**REQUIRED WORK:**
(a) Answer these from the dashboard FAQ:
(i) What share of individuals in the data have a single employment spell running continuously for 20 or more years to 2025?
(ii) Before which year is the panel excluded entirely?
(iii) What does the name search show for a faculty member?
(b) Continue the dashboard FAQ, starting after its last sentence.

**TEXT PASSAGE:**

Why does my institution's figure look different from what I'd expect?

The most common reason is uneven VIDWAN registration coverage. If an institution's faculty have not been systematically registered on VIDWAN, the registered population may not be representative of the actual faculty body. A department or cohort that registered early, or was nominated by a nodal officer, may skew the figures in either direction.

Other factors include stale profiles of retired or departed faculty still appearing as active, position titles that could not be matched to a teaching category and were therefore excluded, and institution name variants that affected how many records were successfully matched. The figure shown is always among VIDWAN-registered faculty who met our matching and position criteria, not all faculty at the institution.

How do figures vary across years and how reliable is the trend data?

Each year's figure is computed from employment records that cover that year. As the year changes, the set of faculty counted changes: faculty who joined after a given year are not counted in earlier years, and faculty who left before a given year are not counted in later ones.

A known issue is that many VIDWAN profiles have not been updated since registration. Faculty who retired or moved institutions years ago may still have employment records running to 2025, which means they continue to appear in recent years' counts. Around 14% of individuals in the data have a single employment spell running continuously for 20 or more years to 2025. This can cause figures to shift in ways that do not reflect actual changes in faculty composition.

Coverage before 2015 is thin and uneven across institutions, and the panel is excluded entirely before 2010. Changes in female share in the earlier years of the panel may reflect changes in who was registered on VIDWAN as much as actual changes in hiring. Pre-2015 figures are included in the dashboard but should be treated with caution for trend analysis.

How is individual faculty data handled?

The dashboard does not publish or redistribute individual profile data. The dashboard displays only institution and department-level aggregates. The only individual-level feature is a name search covering faculty included in the dashboard, which shows a faculty member's name, current department and institution as listed in VIDWAN, and a link back to their original VIDWAN profile. No information is shown that is not already publicly available on VIDWAN itself.

[Records from a dataset]
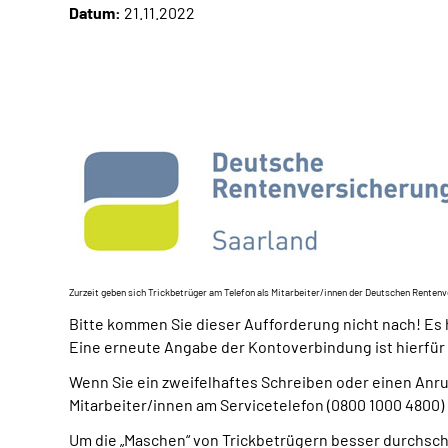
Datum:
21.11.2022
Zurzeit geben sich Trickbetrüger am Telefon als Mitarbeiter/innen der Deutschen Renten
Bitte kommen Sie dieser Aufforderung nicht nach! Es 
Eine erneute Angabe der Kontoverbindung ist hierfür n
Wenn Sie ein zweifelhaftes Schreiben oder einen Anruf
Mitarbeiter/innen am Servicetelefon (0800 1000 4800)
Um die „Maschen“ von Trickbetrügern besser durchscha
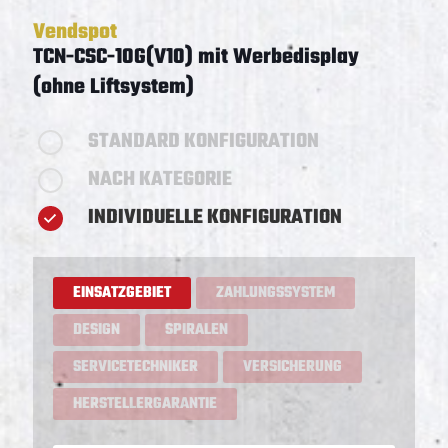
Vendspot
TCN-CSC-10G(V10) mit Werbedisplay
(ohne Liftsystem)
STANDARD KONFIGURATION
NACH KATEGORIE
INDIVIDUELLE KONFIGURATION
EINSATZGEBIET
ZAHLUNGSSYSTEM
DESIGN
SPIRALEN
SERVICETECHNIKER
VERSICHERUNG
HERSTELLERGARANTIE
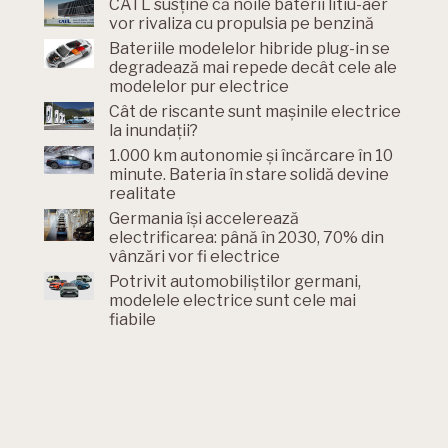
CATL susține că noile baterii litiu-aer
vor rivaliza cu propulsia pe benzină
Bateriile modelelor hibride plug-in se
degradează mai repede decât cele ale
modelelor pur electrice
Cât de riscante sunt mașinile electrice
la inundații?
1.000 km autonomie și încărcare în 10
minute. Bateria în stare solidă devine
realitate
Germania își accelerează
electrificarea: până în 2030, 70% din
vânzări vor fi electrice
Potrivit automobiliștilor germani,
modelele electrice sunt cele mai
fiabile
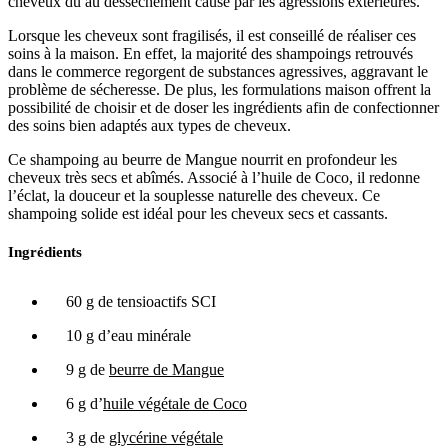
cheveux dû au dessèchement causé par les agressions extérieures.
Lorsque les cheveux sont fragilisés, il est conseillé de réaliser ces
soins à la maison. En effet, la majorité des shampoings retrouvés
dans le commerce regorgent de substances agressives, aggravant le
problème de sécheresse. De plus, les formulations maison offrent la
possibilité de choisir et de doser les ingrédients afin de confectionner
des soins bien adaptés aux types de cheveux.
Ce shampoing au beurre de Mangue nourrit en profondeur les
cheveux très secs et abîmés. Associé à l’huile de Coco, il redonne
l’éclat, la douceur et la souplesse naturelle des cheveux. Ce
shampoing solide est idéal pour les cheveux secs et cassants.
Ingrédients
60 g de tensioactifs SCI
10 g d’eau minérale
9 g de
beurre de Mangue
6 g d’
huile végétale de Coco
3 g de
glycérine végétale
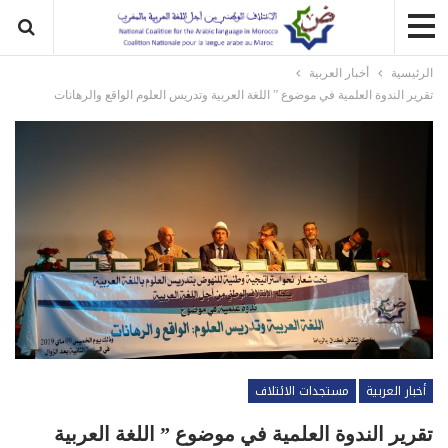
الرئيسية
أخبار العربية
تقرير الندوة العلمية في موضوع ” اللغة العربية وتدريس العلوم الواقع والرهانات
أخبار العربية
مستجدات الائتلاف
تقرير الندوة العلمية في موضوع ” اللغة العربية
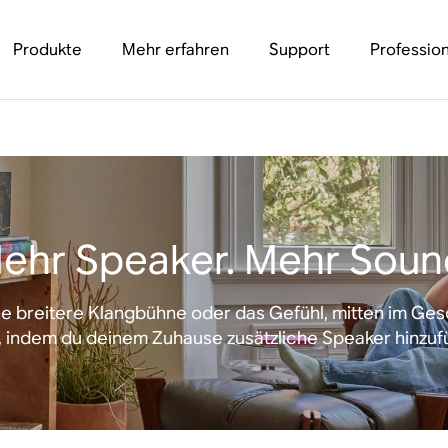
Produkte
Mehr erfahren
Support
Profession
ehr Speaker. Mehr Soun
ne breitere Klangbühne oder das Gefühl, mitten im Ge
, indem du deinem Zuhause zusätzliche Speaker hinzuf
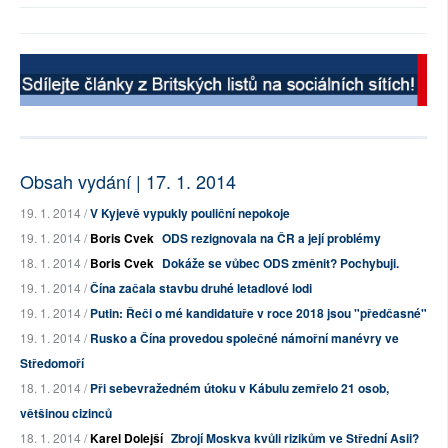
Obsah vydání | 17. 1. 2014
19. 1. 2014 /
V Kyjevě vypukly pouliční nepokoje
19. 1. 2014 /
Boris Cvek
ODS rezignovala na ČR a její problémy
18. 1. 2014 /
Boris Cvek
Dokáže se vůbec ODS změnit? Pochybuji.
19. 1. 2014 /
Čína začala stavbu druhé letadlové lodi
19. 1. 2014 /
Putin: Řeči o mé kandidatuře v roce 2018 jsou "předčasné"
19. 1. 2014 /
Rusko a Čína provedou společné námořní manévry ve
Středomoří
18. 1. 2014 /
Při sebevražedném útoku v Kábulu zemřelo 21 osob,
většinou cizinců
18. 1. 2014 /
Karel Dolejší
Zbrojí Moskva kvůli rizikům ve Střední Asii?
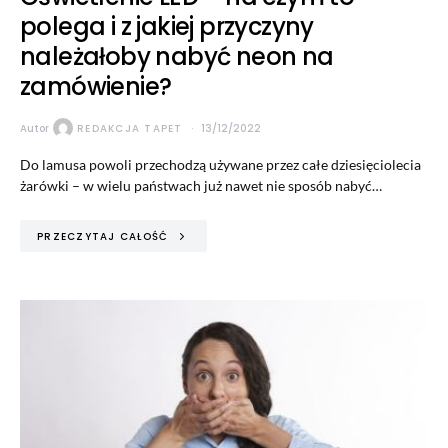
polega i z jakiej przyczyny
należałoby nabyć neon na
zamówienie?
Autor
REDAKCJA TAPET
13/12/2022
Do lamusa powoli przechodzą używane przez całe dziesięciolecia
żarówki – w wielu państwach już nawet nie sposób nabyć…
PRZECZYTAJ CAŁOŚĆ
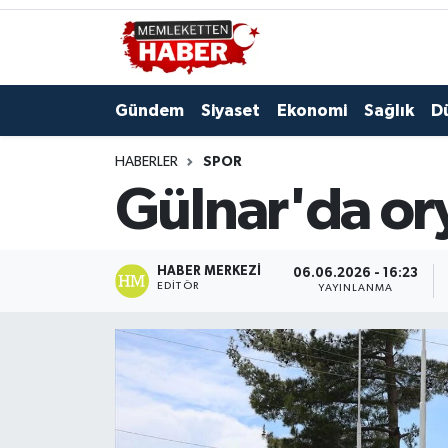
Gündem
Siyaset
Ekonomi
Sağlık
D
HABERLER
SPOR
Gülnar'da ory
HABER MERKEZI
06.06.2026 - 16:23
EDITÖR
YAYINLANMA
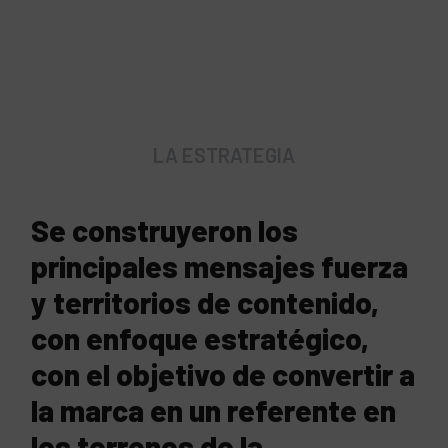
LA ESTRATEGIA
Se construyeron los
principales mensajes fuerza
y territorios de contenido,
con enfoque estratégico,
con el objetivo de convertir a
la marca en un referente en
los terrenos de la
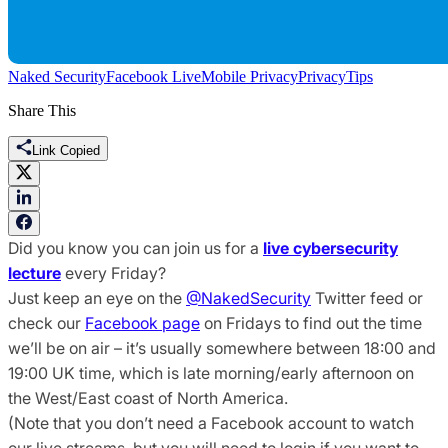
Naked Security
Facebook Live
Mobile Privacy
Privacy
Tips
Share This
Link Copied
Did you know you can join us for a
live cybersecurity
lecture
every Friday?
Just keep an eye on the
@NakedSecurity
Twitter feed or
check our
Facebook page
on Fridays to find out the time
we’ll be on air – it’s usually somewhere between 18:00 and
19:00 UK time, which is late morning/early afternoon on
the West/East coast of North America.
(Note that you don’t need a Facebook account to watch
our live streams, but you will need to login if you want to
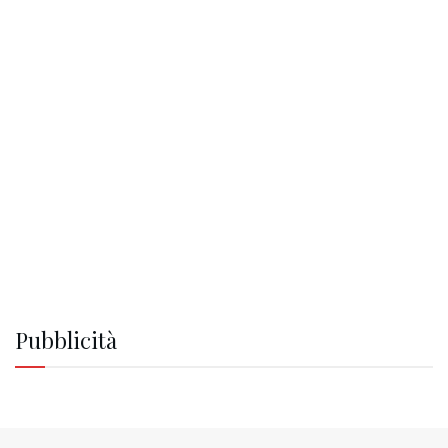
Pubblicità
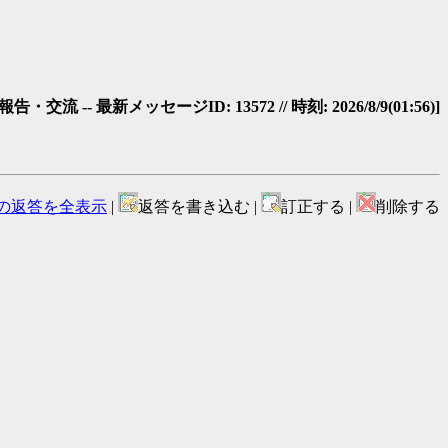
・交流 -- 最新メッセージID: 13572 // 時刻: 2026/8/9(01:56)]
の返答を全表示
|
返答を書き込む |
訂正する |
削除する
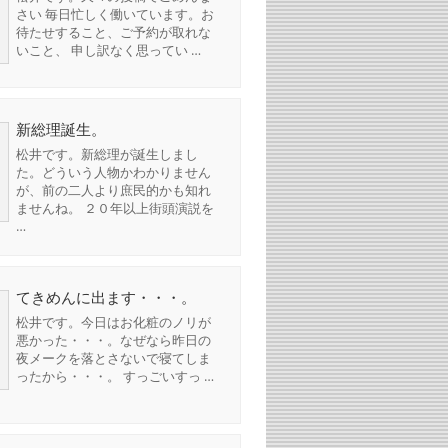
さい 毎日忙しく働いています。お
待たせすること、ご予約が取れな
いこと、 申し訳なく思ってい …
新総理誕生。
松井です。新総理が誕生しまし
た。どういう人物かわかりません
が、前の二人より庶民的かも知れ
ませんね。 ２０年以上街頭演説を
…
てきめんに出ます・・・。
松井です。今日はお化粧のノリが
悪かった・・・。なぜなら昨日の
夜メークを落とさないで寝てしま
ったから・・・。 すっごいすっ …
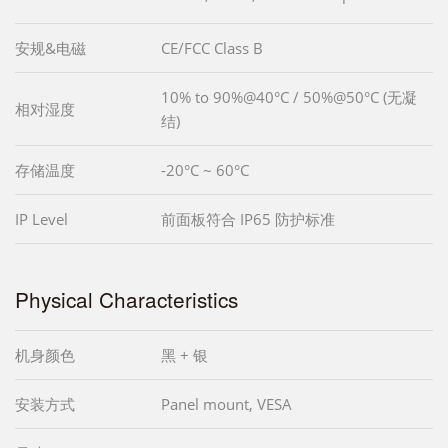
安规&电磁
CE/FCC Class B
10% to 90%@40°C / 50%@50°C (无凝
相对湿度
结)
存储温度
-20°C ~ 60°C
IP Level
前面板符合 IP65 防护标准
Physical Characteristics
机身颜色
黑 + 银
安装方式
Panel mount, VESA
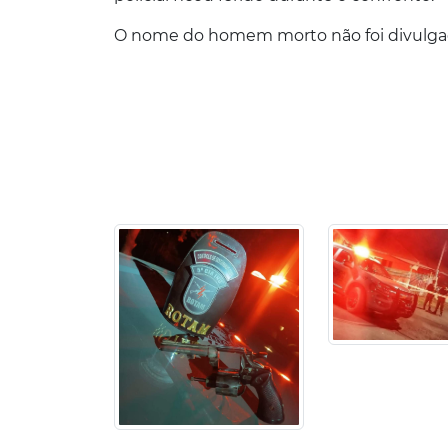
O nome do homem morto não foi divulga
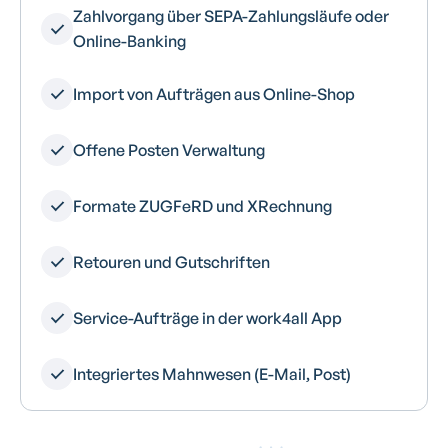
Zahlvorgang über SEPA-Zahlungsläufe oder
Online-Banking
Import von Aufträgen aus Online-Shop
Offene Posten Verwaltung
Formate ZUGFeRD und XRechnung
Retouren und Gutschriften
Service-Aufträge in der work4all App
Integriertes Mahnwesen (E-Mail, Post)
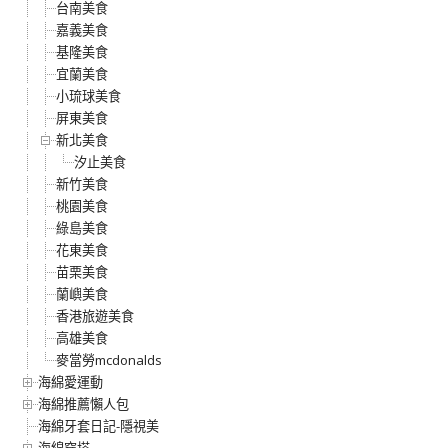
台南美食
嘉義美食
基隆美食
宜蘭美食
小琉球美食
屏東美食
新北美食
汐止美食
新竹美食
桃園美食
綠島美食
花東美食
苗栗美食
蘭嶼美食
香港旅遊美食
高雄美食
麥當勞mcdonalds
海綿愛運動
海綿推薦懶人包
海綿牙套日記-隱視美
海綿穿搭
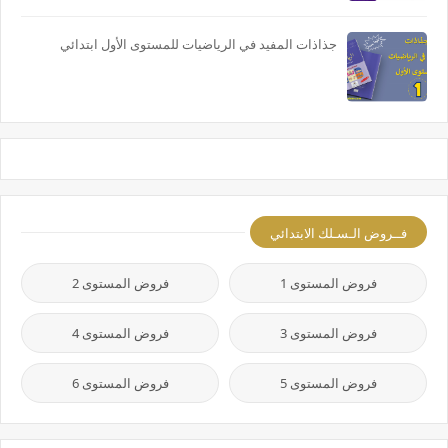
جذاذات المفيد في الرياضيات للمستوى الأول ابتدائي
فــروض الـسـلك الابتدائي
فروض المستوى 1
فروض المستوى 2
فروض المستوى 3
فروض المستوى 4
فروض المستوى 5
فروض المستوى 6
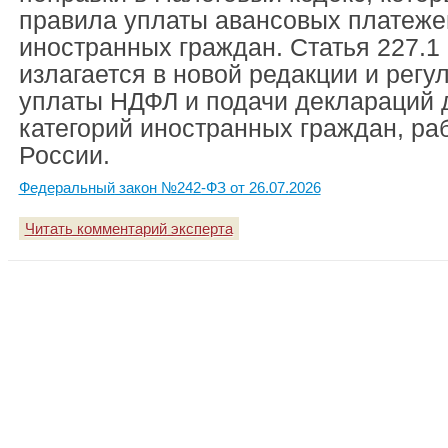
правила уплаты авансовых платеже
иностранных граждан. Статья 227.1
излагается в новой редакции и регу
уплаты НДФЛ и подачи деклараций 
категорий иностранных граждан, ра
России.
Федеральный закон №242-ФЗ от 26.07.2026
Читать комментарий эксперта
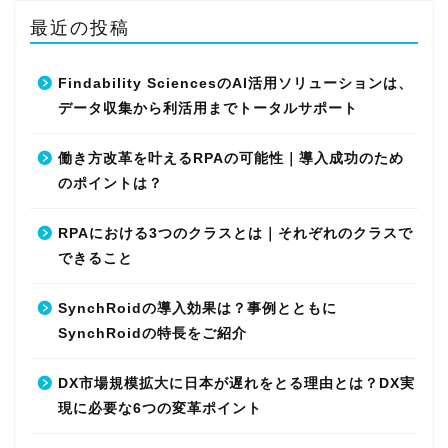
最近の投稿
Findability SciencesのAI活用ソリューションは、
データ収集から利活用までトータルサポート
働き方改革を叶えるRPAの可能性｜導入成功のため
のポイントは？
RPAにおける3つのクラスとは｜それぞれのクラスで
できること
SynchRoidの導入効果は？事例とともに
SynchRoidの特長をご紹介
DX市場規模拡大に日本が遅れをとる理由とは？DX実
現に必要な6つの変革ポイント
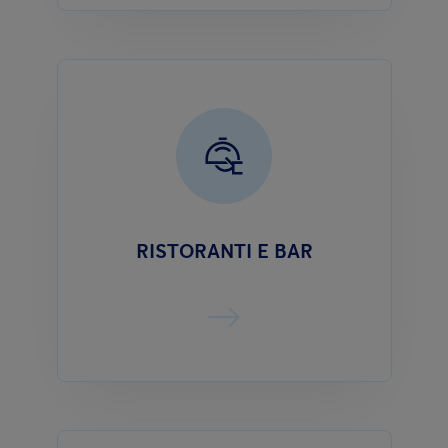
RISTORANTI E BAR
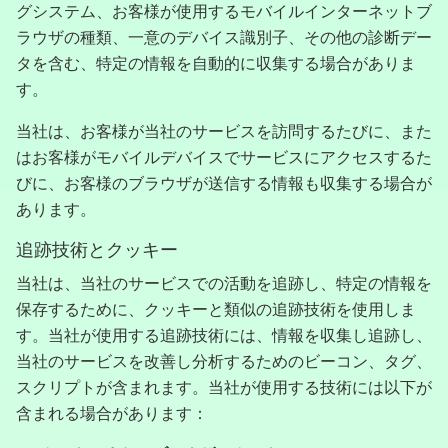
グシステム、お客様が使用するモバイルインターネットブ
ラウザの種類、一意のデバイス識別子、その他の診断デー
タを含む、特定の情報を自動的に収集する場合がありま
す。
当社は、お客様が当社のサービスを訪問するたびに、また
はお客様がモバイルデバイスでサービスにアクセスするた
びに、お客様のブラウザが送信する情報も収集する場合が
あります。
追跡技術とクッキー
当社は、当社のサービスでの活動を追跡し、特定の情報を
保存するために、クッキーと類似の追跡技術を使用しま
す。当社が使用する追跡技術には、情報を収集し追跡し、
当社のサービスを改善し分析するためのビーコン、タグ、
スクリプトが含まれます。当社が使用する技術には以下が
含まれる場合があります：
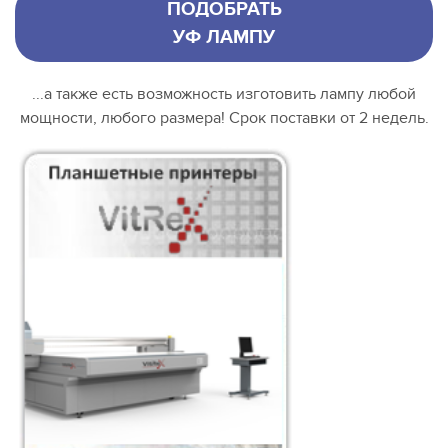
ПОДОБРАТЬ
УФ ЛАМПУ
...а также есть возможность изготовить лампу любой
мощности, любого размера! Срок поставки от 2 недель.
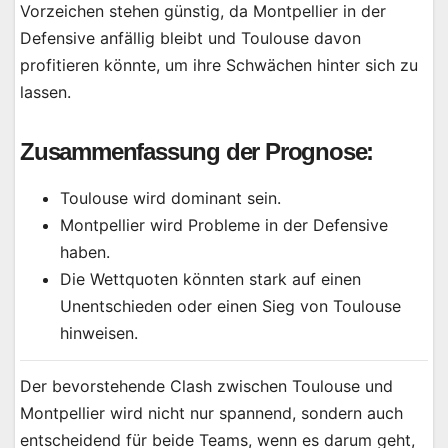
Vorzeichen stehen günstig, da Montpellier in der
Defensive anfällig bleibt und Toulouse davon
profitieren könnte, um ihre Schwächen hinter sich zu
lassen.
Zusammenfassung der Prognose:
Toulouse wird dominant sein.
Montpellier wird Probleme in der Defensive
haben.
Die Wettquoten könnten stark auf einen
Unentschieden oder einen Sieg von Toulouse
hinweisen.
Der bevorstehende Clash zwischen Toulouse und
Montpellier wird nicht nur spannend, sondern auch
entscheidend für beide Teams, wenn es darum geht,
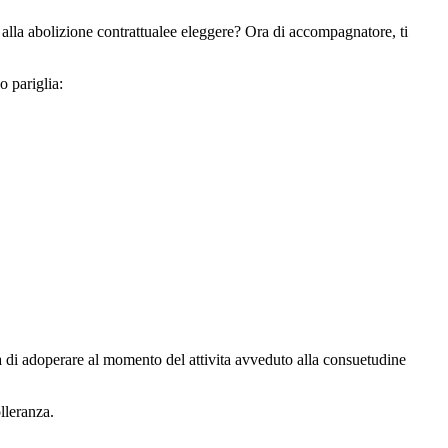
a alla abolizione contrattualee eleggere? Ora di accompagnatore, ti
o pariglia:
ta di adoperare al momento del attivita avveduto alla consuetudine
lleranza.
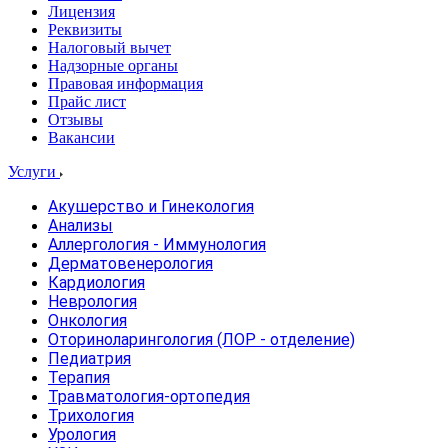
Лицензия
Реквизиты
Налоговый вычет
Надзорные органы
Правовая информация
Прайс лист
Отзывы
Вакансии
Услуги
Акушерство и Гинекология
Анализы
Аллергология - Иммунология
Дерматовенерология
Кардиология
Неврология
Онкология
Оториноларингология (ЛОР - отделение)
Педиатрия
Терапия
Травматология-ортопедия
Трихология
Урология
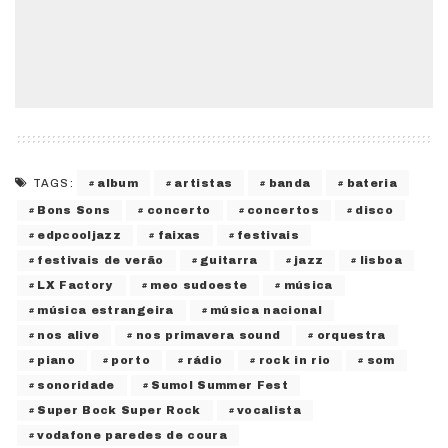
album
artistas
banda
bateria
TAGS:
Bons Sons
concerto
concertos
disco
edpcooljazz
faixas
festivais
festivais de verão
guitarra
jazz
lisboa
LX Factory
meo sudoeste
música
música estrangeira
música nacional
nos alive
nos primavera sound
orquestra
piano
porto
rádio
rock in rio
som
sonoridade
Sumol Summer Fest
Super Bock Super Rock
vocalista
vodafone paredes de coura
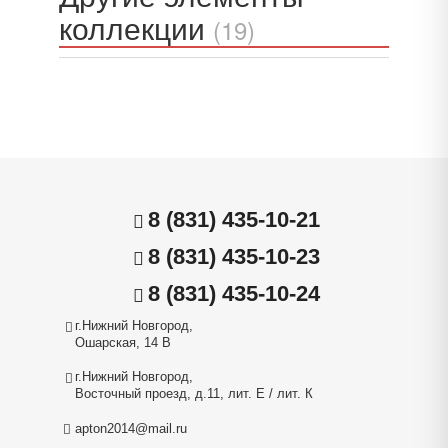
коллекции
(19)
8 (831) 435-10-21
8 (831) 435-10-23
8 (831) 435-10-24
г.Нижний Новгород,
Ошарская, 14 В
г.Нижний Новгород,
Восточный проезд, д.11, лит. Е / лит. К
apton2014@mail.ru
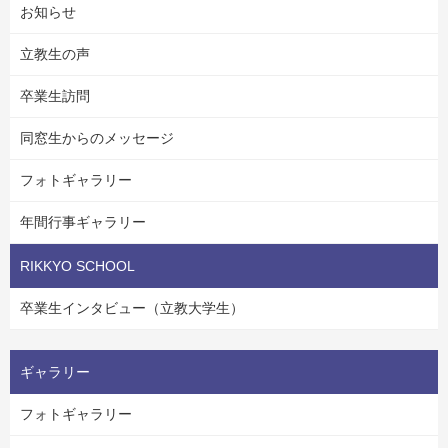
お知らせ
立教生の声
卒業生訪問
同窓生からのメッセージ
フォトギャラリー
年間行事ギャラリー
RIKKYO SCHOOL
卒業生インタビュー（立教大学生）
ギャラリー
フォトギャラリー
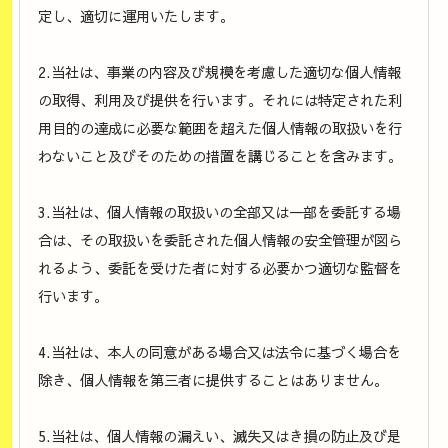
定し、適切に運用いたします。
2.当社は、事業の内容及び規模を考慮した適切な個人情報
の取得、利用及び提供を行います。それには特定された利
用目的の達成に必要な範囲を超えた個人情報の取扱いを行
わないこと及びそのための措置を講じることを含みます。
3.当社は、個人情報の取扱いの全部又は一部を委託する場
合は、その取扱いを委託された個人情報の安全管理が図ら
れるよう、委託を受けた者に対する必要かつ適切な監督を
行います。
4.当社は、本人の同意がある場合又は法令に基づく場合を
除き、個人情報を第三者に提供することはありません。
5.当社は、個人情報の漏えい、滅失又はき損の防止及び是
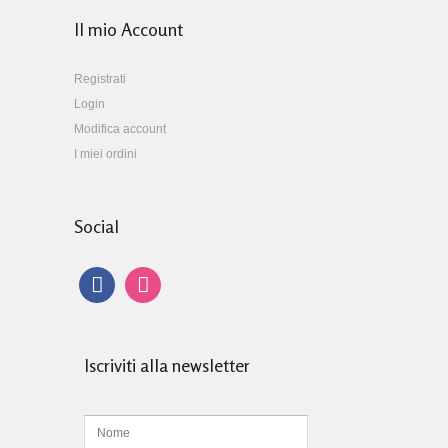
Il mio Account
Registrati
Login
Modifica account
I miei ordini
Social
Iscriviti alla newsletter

**RESPONSES TO THE EXERCISE:**
(a)
(i) Around 14%.
(ii) 2010.
(iii) The faculty member's name, current department and institution as listed in VIDWAN, and a link back to their original VIDWAN profile.

(b)
Can I request to be removed or my data to be edited in the dashboard?

We do not edit, correct, or remove individual records from the dashboard. The data reflects the state of VIDWAN at the time of the October 2025 scrape. Any updates made to a VIDWAN profile will be reflected in the next scheduled data update of the dashboard. If you have concerns about the information on your VIDWAN profile, the appropriate point of contact is VIDWAN directly at vidwan@inflibnet.ac.in. For questions specific to CheckTheGap, contact us at iitdcoimpact@gmail.com.

Can an institution request to be removed or edited in the dashboard?

We do not permit removal or correction of institution-level data. The dashboard reflects aggregated statistics derived from VIDWAN registrations at the time of the October 2025 scrape, and all figures are subject to the coverage and data quality limitations of the source database, which are documented on this page.

Institutions that wish to improve their representation in future versions of the dashboard should ensure their faculty are registered and their profiles are current on VIDWAN. Updated data will be reflected in the next scheduled data update of the dashboard.

Citing

CheckTheGap is a project of STEM the Gap, a research initiative at IIT Delhi focused on gender equity in Indian STEM.

Citation

STEMtheGap. (2025). CheckTheGap: Faculty Gender Representation in Indian Higher Education. Data sourced from VIDWAN (INFLIBNET, Ministry of Education, Government of India). Retrieved from check.stemthegapindia.com.

Please note the data collection date (October 2025) when citing time-sensitive statistics.